How Cash Back Credit Cards PAY YOU CASH

I personally receive $1000 – $1200  a year from my cash back credit card.  No kidding, I promise. But before we begin to discuss the potentially slippery slope of profiting from credit cards, an important disclaimer must be made: THIS STRATEGY IS FOR THE DISCIPLINED ONLY.  ADVANCED FINANCIAL MANAGEMENT SKILLS ARE KEY.  Now that we’ve gotten that out of the way, let’s get to the fun part! So…credit cards can actually make you money ehh??? Yes they sure can.  Here’s how.  There are all sorts of credit cards out there, and your credit score has everything to do with which ones will actually get offered to you.  A low interest rate is just ONE of the things you should consider when shopping for a credit card.  Once you have stellar credit, you’ll have your pick of which credit card you want based on the point program it comes with. A point program is simply a system that converts your spent dollars to points, which you can accumulate and redeem for certain benefits.  For example, if you like to travel you may want a card that converts your dollars spent to redeemable air miles. Or, if your occupation requires a lot of driving you may take advantage of that by choosing a card that gives you triple points on dollars spent on gas.  My personal favorite is the card that gives you CASH BACK. Yes, CASH BACK.  For every dollar spent, a percentage is given back in either the form of a deposit to your checking account or a credit to your balance.

I own a credit card that gives me 3% Cash Back on all of my purchases and 4% on travel related purchases. That means for every dollar I spend, I get at least 3 cents cash back. Doesn’t sound like much?..Just wait.  In order to really profit from this, you have to spend quite often on the card, and at the same time pay the card off each month before interests charges kicks in.  Here’s exactly how I accomplish this using my cash back credit card:

  1. I made my husband an authorized user on the account. This way anything he spends also accumulates points.

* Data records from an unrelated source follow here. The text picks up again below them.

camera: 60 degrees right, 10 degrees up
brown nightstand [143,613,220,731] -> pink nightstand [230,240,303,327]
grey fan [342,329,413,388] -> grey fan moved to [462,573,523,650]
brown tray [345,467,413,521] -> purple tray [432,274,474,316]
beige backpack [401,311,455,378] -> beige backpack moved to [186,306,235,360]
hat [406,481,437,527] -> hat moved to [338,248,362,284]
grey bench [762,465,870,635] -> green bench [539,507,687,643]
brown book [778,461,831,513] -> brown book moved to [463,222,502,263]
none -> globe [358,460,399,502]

  2. I wrote a list of everything we spend using cash on a monthly bases. In order to make the list it had to meet this test: NECESSARY, REOCCURING, AND/OR ALWAYS PAID CASH IN FULL at the time of purchase. This lists includes my utility bills, cell phone bills, grocery trips, any bill that allows me to pay with a credit card, gas, work/school lunches, kids clothing, barber/stylist appointments, dinners etc. Anything we normally spend cash on anyway.

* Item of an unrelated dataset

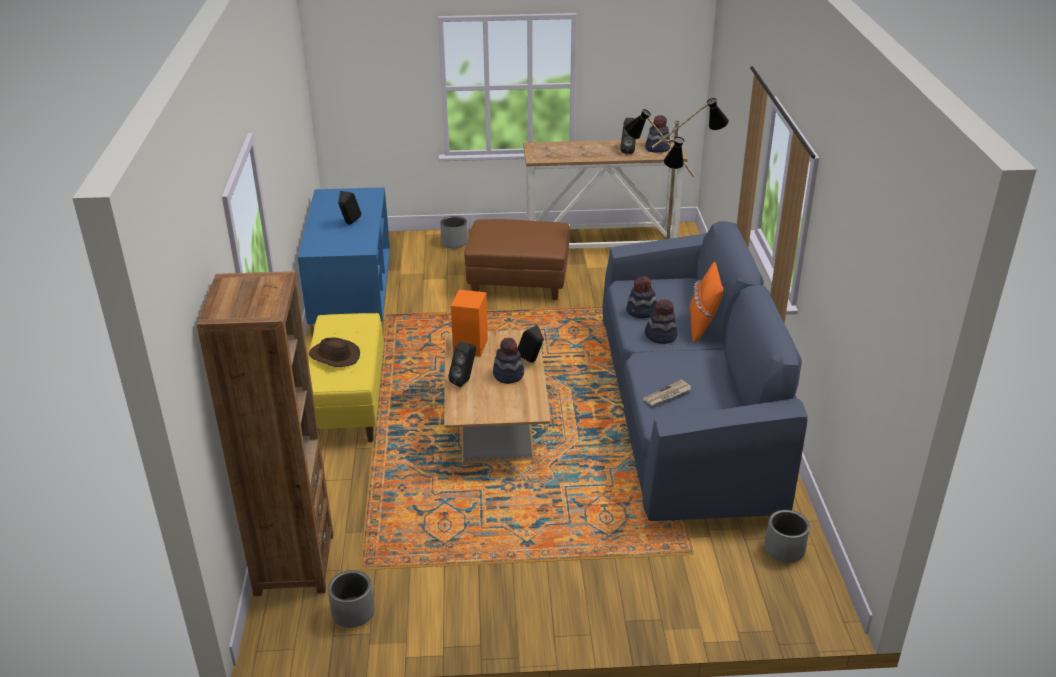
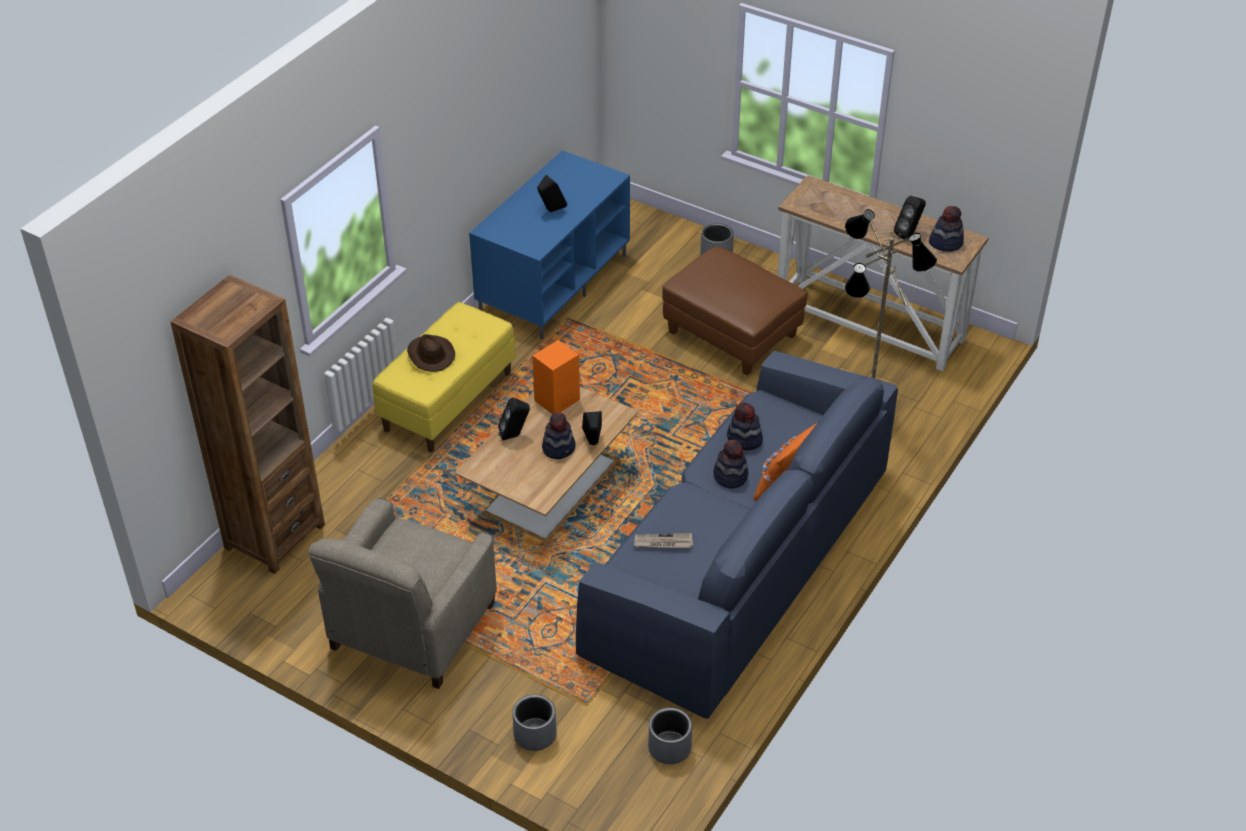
camera: 35 degrees right, 10 degrees up
grey planter [328,570,375,628] -> grey planter moved to [512,694,557,751]
none -> beige armchair [309,498,497,689]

  3. I TOTALED the dollar amount of the list. The expenses averaged $2500 a month. It’s VERY IMPORTANT to know an accurate total ahead of time so that you can budget.
  4. We both stopped using our checking account for the things on the list and began using the cash back credit card.

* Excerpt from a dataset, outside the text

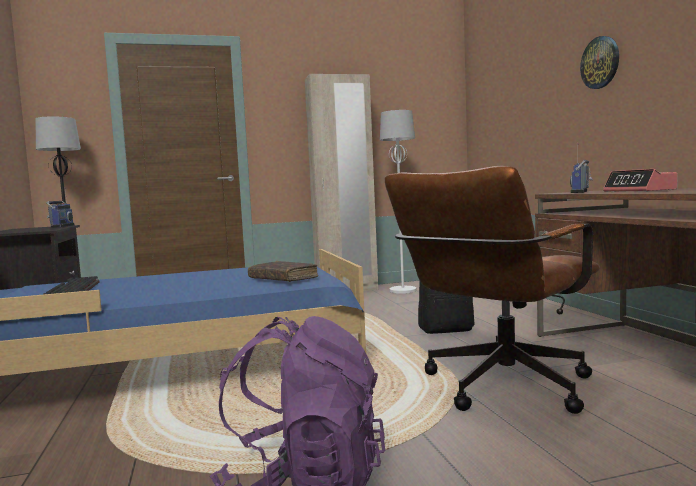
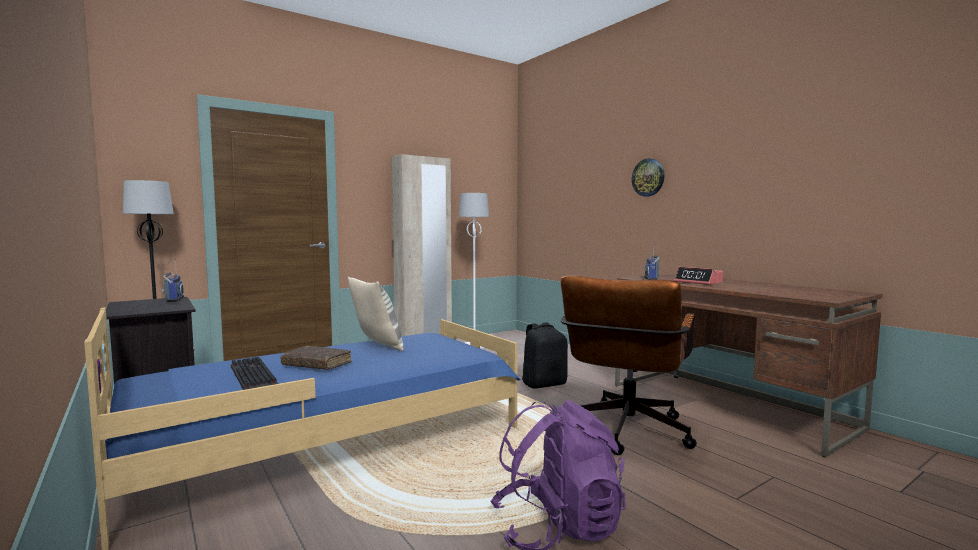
camera: 20 degrees left, 0 degrees up
brown book [248,261,318,282] -> brown book moved to [281,346,352,370]
none -> pillow [348,277,404,351]

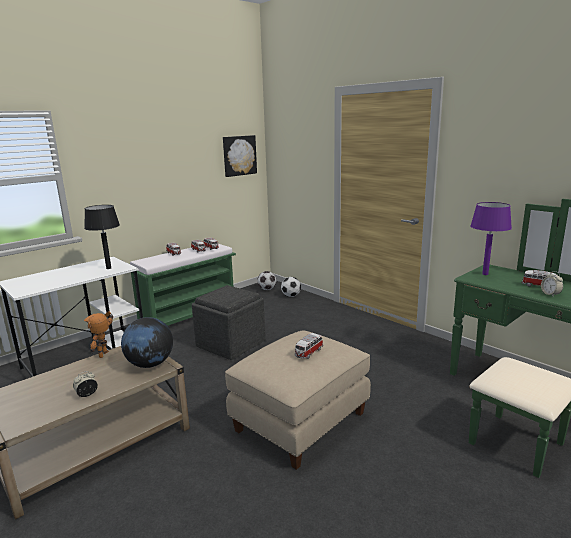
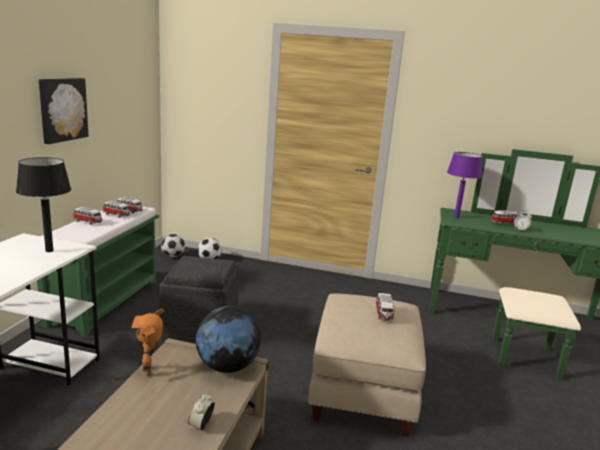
camera: 35 degrees left, 0 degrees up
picture [223,135,257,177] -> picture moved to [39,78,88,144]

  5.  Every two weeks I make a payment of about $1200 (50% of the list total or balance)  on the credit card. Remember, this was money I would have spent anyway on a daily bases. This is where the DISCIPLINE comes in.  It will appear you have a lot of extra cash laying around, BUT YOU DON’T! I suggest making this payment on pay day.
  6. Next, I sit back and watch the points accumulate.  I can convert the points at anytime for a credit on my bill (as long as they don’t expire). I usually wait until I have a big purchase like a vacation.  I can purchase airline tickets, then immediately  redeem my cash back points and the tickets are free! And I still gain points from the purchase too. Win Win.

This strategy does require the discipline to pay the card off each month.  I prefer weekly or biweekly payments. If you’re at a point where you’ve already built your good credit and have a steady income, then this may be a great plan to try.  You can start small by just charging your gas and paying it off every week. You’d be surprised how it adds up at the end of the year.